-- Exercise description --
Lines before the one containing "5. Accessibility" are excluded; print that line and every line after it through the end of the material below, exactly.
━━━ Data in this exercise
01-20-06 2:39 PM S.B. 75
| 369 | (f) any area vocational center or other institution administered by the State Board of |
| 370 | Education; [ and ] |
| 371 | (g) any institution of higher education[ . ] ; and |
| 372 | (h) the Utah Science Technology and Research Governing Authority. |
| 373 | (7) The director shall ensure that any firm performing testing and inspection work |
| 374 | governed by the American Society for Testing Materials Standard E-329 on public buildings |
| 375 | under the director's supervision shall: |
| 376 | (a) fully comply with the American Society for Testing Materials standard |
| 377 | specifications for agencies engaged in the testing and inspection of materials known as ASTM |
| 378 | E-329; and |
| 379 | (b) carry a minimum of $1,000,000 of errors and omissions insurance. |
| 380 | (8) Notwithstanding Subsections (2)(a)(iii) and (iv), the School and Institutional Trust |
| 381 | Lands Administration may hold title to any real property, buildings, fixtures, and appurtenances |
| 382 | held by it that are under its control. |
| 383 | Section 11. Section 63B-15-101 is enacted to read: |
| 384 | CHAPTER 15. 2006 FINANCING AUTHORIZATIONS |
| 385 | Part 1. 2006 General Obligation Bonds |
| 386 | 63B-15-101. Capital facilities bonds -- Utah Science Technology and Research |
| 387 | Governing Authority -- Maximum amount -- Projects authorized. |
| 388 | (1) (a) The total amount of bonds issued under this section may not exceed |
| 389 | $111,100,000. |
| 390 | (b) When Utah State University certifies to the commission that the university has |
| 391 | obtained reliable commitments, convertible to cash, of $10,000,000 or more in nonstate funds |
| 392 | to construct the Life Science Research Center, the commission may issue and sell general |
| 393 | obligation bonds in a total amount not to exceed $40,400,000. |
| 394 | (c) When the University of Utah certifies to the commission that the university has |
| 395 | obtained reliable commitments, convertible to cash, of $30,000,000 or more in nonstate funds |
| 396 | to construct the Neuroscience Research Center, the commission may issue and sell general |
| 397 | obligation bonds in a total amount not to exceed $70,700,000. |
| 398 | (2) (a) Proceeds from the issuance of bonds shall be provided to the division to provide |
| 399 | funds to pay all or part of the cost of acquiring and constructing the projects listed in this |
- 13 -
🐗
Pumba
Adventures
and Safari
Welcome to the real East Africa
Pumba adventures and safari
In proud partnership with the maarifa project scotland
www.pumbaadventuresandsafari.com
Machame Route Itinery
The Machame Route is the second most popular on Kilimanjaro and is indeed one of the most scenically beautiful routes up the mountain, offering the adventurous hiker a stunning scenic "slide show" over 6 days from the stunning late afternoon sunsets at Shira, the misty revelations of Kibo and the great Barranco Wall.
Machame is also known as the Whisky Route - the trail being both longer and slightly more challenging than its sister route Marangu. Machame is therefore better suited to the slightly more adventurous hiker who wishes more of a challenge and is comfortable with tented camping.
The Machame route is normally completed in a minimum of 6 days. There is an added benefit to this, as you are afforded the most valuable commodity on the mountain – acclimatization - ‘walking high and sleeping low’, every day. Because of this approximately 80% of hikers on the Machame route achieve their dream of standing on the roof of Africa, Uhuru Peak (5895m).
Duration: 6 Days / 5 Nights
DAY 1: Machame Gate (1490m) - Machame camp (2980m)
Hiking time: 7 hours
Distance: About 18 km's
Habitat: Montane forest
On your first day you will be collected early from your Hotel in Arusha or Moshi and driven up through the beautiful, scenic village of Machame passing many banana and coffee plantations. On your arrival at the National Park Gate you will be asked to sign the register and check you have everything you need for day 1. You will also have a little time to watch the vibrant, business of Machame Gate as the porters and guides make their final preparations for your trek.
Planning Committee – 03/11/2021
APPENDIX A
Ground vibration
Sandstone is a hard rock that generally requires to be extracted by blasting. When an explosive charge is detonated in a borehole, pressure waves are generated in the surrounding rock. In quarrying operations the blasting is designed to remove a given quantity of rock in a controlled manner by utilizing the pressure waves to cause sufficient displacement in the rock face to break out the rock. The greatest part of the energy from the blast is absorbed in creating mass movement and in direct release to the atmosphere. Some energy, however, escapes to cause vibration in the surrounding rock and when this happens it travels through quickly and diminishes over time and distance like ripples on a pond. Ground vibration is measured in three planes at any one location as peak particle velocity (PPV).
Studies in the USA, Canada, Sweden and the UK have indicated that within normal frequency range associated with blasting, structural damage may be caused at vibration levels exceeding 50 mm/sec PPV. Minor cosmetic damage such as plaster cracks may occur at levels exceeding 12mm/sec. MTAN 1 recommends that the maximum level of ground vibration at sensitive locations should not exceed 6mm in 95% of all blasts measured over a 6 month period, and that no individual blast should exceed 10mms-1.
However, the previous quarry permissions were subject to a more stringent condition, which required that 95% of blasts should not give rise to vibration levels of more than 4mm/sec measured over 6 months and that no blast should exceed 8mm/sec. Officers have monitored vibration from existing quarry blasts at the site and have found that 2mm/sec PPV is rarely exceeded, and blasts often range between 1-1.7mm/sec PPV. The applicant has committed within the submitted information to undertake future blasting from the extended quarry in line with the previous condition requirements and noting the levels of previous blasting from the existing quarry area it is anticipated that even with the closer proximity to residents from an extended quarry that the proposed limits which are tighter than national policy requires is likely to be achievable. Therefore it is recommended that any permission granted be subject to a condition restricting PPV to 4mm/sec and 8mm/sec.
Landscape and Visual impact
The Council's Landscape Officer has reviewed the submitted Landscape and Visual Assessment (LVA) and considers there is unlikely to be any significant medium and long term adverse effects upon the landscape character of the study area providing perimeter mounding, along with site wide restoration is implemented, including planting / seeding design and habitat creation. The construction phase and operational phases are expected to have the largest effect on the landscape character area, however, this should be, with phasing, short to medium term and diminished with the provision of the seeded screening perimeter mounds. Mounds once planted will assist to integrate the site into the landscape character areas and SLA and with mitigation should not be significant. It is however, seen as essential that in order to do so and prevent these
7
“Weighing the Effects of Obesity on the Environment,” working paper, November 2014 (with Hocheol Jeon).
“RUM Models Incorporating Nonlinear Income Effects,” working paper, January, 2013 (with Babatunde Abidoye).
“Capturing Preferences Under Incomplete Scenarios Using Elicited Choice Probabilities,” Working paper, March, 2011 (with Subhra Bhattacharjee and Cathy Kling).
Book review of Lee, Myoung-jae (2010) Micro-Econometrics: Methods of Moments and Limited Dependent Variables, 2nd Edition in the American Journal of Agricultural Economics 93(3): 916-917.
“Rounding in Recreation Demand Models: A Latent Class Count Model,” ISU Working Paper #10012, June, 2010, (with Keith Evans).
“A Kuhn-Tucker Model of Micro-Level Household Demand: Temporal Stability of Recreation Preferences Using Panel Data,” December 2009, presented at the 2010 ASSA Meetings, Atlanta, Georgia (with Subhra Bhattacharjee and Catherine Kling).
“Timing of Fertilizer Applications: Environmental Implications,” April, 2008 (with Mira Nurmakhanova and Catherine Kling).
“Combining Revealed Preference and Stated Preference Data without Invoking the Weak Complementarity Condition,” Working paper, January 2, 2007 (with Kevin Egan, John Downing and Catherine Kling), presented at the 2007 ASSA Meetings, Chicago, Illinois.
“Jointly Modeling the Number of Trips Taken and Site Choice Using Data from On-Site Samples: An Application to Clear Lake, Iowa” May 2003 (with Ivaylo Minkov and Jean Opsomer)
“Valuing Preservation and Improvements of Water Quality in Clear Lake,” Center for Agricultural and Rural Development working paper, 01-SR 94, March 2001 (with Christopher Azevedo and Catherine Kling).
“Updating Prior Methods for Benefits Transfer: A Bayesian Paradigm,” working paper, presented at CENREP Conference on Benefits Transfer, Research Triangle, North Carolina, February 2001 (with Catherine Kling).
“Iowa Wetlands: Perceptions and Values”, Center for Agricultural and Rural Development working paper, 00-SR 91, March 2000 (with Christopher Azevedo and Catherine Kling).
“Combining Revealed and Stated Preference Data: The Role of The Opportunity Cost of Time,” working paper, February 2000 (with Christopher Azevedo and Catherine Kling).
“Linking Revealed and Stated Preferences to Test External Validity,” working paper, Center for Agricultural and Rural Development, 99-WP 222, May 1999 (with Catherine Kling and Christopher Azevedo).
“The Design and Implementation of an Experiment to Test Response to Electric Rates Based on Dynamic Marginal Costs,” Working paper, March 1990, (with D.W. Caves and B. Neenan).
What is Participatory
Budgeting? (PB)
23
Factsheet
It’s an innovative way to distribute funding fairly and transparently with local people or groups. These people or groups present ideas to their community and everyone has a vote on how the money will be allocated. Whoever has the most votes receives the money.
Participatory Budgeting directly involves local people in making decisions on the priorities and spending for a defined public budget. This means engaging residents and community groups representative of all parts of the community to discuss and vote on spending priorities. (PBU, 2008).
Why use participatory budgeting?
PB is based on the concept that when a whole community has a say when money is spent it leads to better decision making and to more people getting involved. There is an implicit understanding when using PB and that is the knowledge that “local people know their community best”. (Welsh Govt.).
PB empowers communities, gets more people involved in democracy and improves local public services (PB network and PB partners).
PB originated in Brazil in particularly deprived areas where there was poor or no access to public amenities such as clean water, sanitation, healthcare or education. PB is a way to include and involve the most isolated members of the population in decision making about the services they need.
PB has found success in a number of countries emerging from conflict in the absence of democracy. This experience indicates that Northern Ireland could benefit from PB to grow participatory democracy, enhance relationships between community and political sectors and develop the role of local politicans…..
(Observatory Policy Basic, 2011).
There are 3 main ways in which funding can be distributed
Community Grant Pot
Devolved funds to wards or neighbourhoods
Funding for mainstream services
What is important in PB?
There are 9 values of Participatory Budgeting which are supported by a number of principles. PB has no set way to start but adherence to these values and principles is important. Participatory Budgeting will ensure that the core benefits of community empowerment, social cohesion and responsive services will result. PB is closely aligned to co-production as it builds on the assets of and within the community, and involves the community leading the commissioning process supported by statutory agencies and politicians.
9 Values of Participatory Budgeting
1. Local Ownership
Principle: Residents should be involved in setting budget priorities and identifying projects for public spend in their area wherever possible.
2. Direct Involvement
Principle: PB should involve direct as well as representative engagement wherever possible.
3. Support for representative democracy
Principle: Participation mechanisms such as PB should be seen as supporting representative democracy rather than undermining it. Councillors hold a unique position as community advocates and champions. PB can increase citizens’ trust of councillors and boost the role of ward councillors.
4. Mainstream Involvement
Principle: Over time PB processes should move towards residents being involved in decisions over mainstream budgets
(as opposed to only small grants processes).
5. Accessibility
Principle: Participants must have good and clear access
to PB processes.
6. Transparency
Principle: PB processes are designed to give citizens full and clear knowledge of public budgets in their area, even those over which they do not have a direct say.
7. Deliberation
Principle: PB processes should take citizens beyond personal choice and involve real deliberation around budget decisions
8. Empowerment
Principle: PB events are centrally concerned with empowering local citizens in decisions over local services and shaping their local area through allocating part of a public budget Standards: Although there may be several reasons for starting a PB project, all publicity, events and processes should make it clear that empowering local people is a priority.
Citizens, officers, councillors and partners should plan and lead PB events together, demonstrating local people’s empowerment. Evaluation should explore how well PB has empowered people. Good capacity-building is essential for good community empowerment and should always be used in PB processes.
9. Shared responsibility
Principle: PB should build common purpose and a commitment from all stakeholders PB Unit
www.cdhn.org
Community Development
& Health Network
━━━━━━
-- Response area --
5. Accessibility
Principle: Participants must have good and clear access
to PB processes.
6. Transparency
Principle: PB processes are designed to give citizens full and clear knowledge of public budgets in their area, even those over which they do not have a direct say.
7. Deliberation
Principle: PB processes should take citizens beyond personal choice and involve real deliberation around budget decisions
8. Empowerment
Principle: PB events are centrally concerned with empowering local citizens in decisions over local services and shaping their local area through allocating part of a public budget Standards: Although there may be several reasons for starting a PB project, all publicity, events and processes should make it clear that empowering local people is a priority.
Citizens, officers, councillors and partners should plan and lead PB events together, demonstrating local people’s empowerment. Evaluation should explore how well PB has empowered people. Good capacity-building is essential for good community empowerment and should always be used in PB processes.
9. Shared responsibility
Principle: PB should build common purpose and a commitment from all stakeholders PB Unit
www.cdhn.org
Community Development
& Health Network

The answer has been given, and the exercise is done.